Тут же загнул меня собачкой на столе, и, под общий хохот принялся насиловать. Самогонка мало помогала. Боль была жуткая. Не знаю сколько времени это продолжалось, только я потеряла сознание, а когда очнулась — увидела над собой незнакомую рожу бородатого мужика. Потом был второй… третий… десятый. А затем в горницу ввалился мой Вася. По пояс голый. С тремя дырками от пуль на груди. Волосы седые, всклокоченные, руки неимоверно длинные, лохматые, с острыми когтями на пальцах. Глаза красные, на выкате. И взревев, как раненый медведь, принялся рвать гостей на куски. Только кровавые ошмётки летели по углам. Не разбирал ни баб, ни мужиков. В оконцовке, вломился в комнату к, запершемуся на стальной засов, Михееву.
Вот только не помогло ему это.
Сорвал Вася с него одёжу, выжег раскаленной кочергой из печки (купчина орал так, что лопались стёкла в оконцах) глаза, кухонным тупым ножом отрезал муди и блудень. А, после, прибил, ещё живого, истекающего кровью, гвоздями к вкопанному около дома, трёхметровому, деревянному кресту.
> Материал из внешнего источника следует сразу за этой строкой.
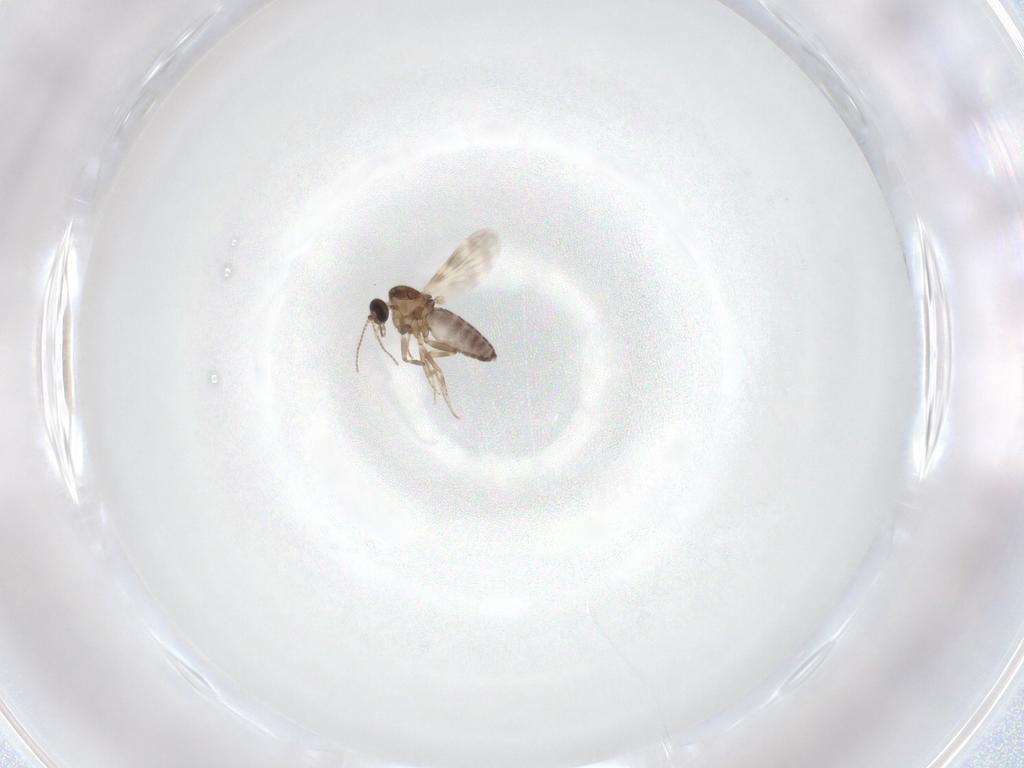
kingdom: Animalia
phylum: Arthropoda
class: Insecta
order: Diptera
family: Ceratopogonidae
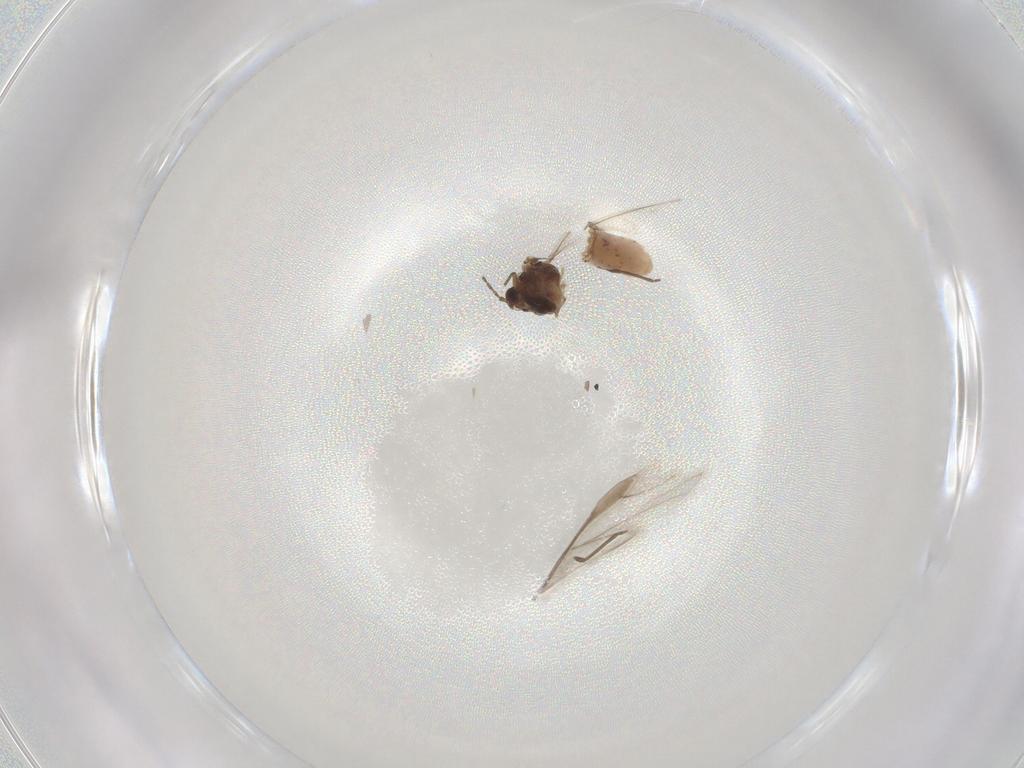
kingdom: Animalia
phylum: Arthropoda
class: Insecta
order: Hemiptera
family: Aphididae
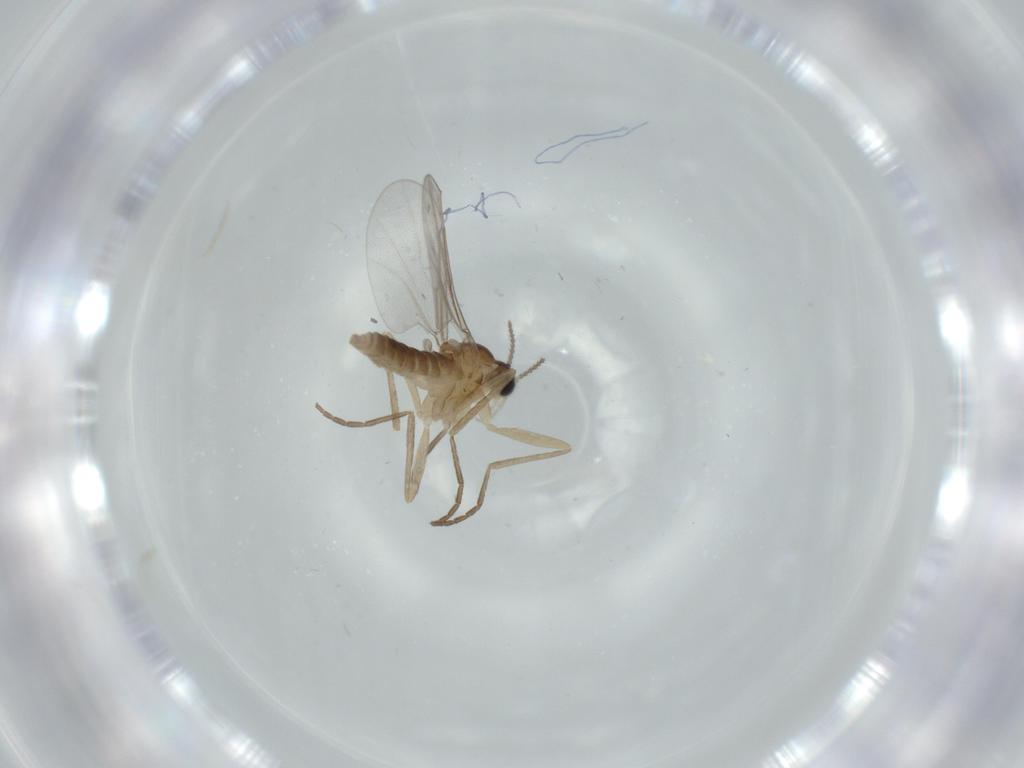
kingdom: Animalia
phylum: Arthropoda
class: Insecta
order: Diptera
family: Cecidomyiidae
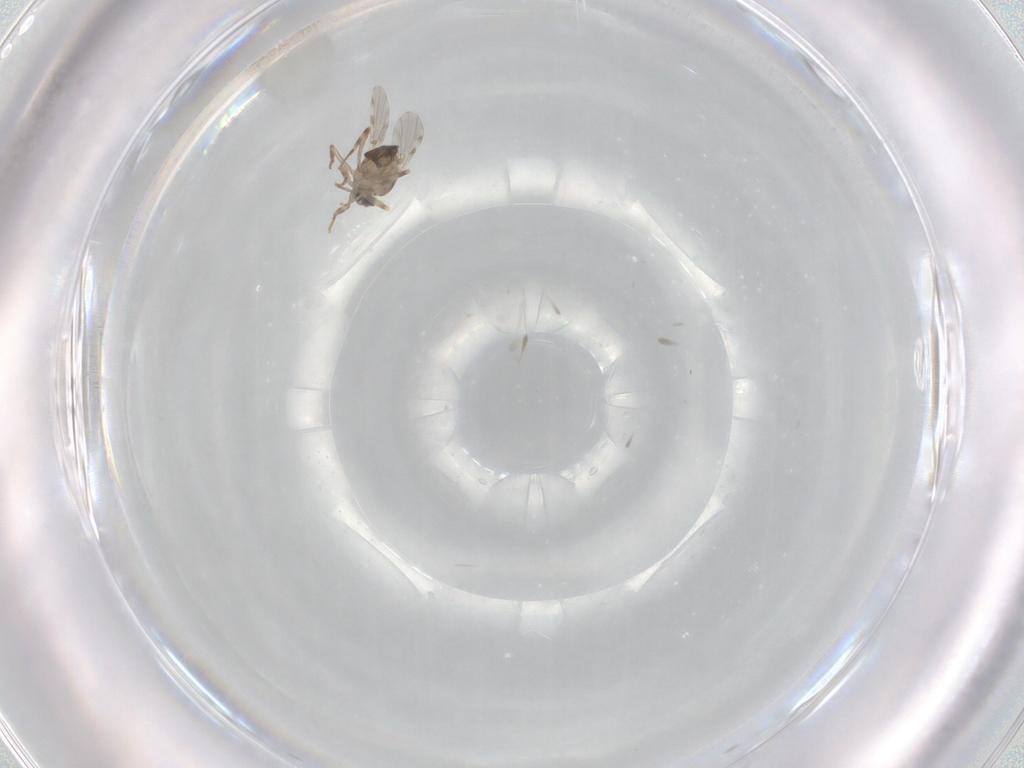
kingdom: Animalia
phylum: Arthropoda
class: Insecta
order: Diptera
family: Ceratopogonidae
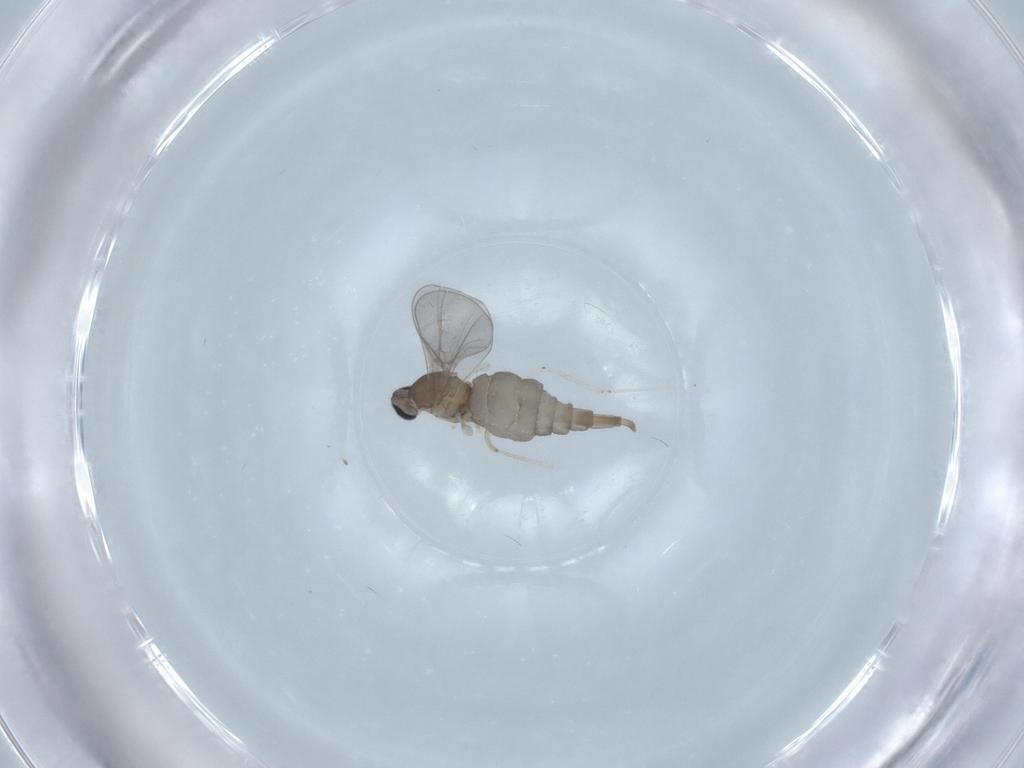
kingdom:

Напоследок окатил из колодца ледяной водой.
Затем бережно взял меня на руки. Вынес из горницы и положив на телегу вернулся в дом.
На морозе хмель из головы моментально выветрился. И я, во все глаза, глядела, как дом вспыхнул, будто свечка. Меня обдало жаром. Лошадь заржала и понеслась вскачь, по знакомой дороге, в деревню.
Должно быть, где-то, на повороте, меня из телеги выкинуло. Пришлось, почти голой, добираться по сугробам. Как дошла, про то не ведаю. Очнулась уже дома. А там матушка в сенках стылая лежит. Лицо почернело, словно обгорело, а в руке книжица тоненькая, будто живой человечьей кожей обтянута, с буквами непонятными внутри. Да на божничке иконка перевернутая и свеча горит толстая, черная. —
Бабка, видимо устала. Опрокинула ещё полстакана, закурила очередную беломорину. —
— Шуму, конечно, до потолка тогда было. Да только концов ни полиция ни уездное начальство так и не нашли. Решили, что угорел купчина с собутыльниками по пьяному делу, что в те времена у нас было не редкость. Вот только про крест с замерзшим Михеевым ни в разговорах, ни в газетах пропечатано не было. Видать начальство решило спустить дело на тормозах. Больно поперёд глотки, Прохор Петрович, стоял и им тоже.
А через девять месяцев у меня родился мальчик. И, что самое странное — вылитый мой Вася.
Хотя до сих пор не пойму, как такое может быть. Мы ж с им и не согрешили ни разу. Да и ты тоже, Антошка, здорово на него похож.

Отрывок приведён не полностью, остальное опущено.